TASK DESCRIPTION: Please turn the listing into a Markdown table with the columns Row and Line, starting at the line that contains "L’Oiseau Rare, premier" and ending after the line that contains "l’opposition ? Un 17 août sous haute tension.". Leave out any blank lines.

RECORD SET:

____________

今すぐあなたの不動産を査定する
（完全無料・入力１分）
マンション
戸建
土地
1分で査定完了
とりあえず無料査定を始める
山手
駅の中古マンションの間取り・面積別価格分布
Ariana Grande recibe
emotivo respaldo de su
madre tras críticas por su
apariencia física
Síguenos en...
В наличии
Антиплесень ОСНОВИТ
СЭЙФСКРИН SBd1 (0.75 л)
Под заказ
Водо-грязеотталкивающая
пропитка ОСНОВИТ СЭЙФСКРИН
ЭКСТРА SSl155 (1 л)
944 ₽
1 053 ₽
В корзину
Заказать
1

____________

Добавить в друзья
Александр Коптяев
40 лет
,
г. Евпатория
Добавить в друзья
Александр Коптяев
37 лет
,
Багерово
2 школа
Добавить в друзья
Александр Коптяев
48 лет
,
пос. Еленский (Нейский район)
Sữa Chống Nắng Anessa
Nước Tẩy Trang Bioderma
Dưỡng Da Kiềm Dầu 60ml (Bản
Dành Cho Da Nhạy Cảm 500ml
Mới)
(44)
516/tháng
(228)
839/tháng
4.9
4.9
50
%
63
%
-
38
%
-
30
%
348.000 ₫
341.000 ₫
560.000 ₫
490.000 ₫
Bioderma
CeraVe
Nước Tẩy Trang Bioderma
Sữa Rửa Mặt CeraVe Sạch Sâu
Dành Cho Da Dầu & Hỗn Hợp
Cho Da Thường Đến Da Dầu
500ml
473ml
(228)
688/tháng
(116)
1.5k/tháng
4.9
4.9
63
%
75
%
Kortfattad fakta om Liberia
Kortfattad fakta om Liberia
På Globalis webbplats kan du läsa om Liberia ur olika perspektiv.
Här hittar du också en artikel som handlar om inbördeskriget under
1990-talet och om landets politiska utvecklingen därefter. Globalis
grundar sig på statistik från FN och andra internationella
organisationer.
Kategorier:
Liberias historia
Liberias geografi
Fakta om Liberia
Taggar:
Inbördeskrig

____________

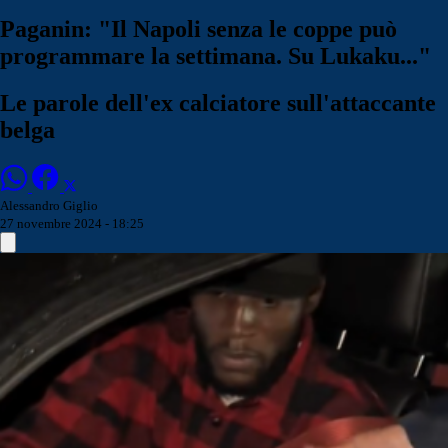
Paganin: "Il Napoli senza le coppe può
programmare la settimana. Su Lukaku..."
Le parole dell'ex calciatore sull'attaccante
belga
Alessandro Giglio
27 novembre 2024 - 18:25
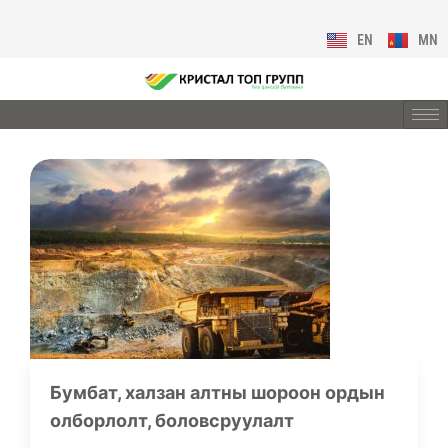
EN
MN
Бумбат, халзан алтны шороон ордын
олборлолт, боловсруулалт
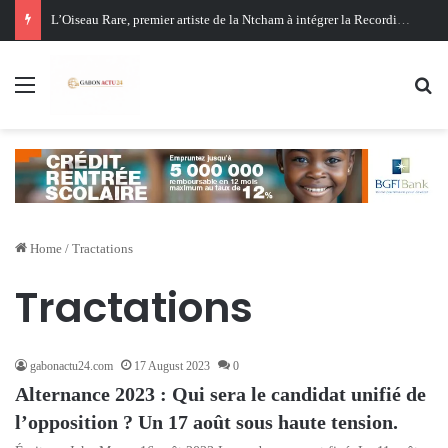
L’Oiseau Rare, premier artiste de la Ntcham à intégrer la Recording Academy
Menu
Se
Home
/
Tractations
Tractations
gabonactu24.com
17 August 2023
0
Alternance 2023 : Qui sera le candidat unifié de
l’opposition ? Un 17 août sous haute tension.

____________

REPLY:
| Row | Line |
|---|---|
| 1 | L’Oiseau Rare, premier artiste de la Ntcham à intégrer la Recording Academy |
| 2 | Menu |
| 3 | Se |
| 4 | Home |
| 5 | / |
| 6 | Tractations |
| 7 | Tractations |
| 8 | gabonactu24.com |
| 9 | 17 August 2023 |
| 10 | 0 |
| 11 | Alternance 2023 : Qui sera le candidat unifié de |
| 12 | l’opposition ? Un 17 août sous haute tension. |